Blizzard porta Diablo su Netflix come serie animata, la strada aperta da Arcane e Castlevania

Camille Lefèvre

Blizzard Entertainment ha speso un decennio per imparare che i suoi mondi resistono allo schermo. Il ‘Warcraft’ di Duncan Jones ha incassato una fortuna all’estero ma si è rivelato una delusione in patria, e un precedente anime di Diablo è crollato in una battaglia legale prima che andasse in onda un solo fotogramma. La risposta dello studio è smettere di trattare l’adattamento come un problema da blockbuster: il suo franchise più gotico sta andando su Netflix non come film ma come serie animata — il formato che ha trasformato l’adattamento videoludico da barzelletta a categoria di prestigio.

Come riportato per primo da Deadline, Johanna Faries, presidente di Blizzard, ha usato la cerimonia di apertura della BlizzCon ad Anaheim per confermare il progetto, presentandolo come una porta d’accesso piuttosto che un evento isolato. “Dopo decenni di creazione di interi universi attraverso i nostri giochi, stiamo collaborando con alcune potenze creative per raccontare ancora più storie al di là del gaming su nuovi schermi”, ha dichiarato lo studio, aggiungendo che la serie Diablo “è solo l’inizio, con molto altro in fase di sviluppo nei nostri universi.”

Questa impostazione è importante perché Netflix è diventato silenziosamente l’indirizzo più sicuro per questo tipo di proposta. ‘Castlevania’ ha dimostrato che l’horror gotico può sostenere una serie animata per adulti; ‘Arcane’ ha trasformato ‘League of Legends’ in un vincitore di Emmy e in un beniamino della critica; ‘Cyberpunk: Edgerunners’ e il recente ‘Devil May Cry’ hanno mostrato che il modello viaggia tra studi e generi. Diablo — una saga costruita su cattedrali profanate, angeli caduti e un Santuario per sempre a un sigillo rotto dall’inferno — è probabilmente più adatto al terrore disegnato a mano che allo spettacolo live-action che ha affondato ‘Warcraft.’
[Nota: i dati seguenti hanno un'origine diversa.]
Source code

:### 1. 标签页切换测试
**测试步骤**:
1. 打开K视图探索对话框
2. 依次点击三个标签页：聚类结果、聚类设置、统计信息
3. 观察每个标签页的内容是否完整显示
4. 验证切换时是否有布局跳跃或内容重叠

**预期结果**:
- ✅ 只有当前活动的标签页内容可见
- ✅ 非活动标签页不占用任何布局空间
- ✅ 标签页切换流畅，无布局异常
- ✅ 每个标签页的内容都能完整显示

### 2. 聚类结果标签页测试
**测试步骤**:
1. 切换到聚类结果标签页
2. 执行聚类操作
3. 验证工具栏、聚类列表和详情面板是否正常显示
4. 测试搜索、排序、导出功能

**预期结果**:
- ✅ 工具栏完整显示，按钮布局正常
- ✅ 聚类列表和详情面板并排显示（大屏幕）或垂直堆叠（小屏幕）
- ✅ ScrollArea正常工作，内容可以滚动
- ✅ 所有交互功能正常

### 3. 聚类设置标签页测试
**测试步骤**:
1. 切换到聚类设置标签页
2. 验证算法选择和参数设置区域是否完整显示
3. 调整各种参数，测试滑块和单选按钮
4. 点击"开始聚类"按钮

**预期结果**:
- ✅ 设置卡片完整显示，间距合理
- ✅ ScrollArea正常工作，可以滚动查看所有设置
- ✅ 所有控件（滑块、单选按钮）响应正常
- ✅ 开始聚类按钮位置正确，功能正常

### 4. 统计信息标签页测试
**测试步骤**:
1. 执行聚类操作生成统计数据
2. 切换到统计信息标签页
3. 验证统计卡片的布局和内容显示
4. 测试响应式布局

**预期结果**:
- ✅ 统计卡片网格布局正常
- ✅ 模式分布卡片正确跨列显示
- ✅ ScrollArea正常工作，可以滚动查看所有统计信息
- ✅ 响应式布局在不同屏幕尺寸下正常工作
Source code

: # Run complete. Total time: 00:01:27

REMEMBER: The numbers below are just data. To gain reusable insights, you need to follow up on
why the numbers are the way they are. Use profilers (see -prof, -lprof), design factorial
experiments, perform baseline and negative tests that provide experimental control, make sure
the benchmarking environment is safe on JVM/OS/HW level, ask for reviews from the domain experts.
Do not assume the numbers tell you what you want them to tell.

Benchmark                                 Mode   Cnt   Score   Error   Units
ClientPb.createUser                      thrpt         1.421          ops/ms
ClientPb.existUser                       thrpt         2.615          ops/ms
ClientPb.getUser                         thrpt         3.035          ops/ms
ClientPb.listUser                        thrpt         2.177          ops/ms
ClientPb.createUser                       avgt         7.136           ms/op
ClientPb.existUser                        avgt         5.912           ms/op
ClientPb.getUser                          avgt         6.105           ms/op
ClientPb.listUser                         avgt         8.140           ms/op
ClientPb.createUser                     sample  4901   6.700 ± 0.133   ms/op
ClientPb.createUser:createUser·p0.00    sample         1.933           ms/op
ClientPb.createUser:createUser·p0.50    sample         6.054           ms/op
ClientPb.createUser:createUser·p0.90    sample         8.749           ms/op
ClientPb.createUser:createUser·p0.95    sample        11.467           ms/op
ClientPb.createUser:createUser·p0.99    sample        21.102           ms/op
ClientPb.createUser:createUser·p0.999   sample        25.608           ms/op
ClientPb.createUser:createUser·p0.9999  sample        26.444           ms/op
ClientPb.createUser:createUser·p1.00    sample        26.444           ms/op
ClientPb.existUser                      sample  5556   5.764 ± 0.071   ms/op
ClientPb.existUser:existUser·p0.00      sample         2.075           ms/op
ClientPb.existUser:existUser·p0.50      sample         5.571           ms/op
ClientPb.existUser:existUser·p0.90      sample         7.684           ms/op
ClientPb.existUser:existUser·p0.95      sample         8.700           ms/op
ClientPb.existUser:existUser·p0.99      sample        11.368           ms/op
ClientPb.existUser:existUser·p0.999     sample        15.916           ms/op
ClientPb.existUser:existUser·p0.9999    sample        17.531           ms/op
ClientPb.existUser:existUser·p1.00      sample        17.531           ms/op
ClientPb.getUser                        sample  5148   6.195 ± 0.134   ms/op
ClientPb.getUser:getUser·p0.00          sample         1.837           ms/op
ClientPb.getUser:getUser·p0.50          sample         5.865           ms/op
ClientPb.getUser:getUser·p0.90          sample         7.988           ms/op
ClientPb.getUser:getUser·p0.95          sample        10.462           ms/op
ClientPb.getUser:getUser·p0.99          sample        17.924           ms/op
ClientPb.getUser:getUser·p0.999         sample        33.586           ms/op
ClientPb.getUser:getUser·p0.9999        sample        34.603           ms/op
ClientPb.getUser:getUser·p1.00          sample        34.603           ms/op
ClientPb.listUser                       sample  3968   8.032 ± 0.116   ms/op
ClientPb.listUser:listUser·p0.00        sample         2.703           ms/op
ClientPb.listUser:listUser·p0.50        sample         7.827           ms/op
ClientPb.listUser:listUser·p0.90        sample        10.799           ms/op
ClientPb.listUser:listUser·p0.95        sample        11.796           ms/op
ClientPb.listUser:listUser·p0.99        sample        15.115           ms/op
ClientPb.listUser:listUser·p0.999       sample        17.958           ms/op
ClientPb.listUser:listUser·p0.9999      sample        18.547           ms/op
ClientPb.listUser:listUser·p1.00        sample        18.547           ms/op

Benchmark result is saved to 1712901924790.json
Il sottotesto è una pipeline di franchise. Faries, che si descrive come una giocatrice di Diablo, ha segnalato che i fan di Warcraft e Overwatch dovrebbero aspettarsi i propri momenti sullo schermo, posizionando l’accordo come il catalogo Blizzard finalmente sfruttato come Microsoft immaginava quando ha assorbito Activision Blizzard. L’animazione abbassa le poste in gioco su tutti i fronti: niente signori demoniaci ringiovaniti, niente budget per effetti da nove cifre, e una forma d’arte che può rimanere fedele all’aspetto dei giochi invece di tradurlo.

I dettagli rimangono volutamente scarni. Nessun showrunner, studio di animazione, cast vocale o finestra di uscita è stato annunciato, e Blizzard ha promesso dettagli solo “in futuro.” La rivelazione chiude anche un cerchio aperto nel 2018, quando un anime di Diablo su Netflix era arrivato in pre-produzione prima che la causa di Activision Blizzard — per aver assunto il suo chief financial officer — congelasse sia i progetti Diablo che Overwatch.

Otto anni dopo che una disputa sulle assunzioni ha ucciso il primo tentativo di animazione di Diablo, lo stesso studio e lo stesso streamer ci riprovano — i demoni di Santuario, a quanto pare, hanno pazienza.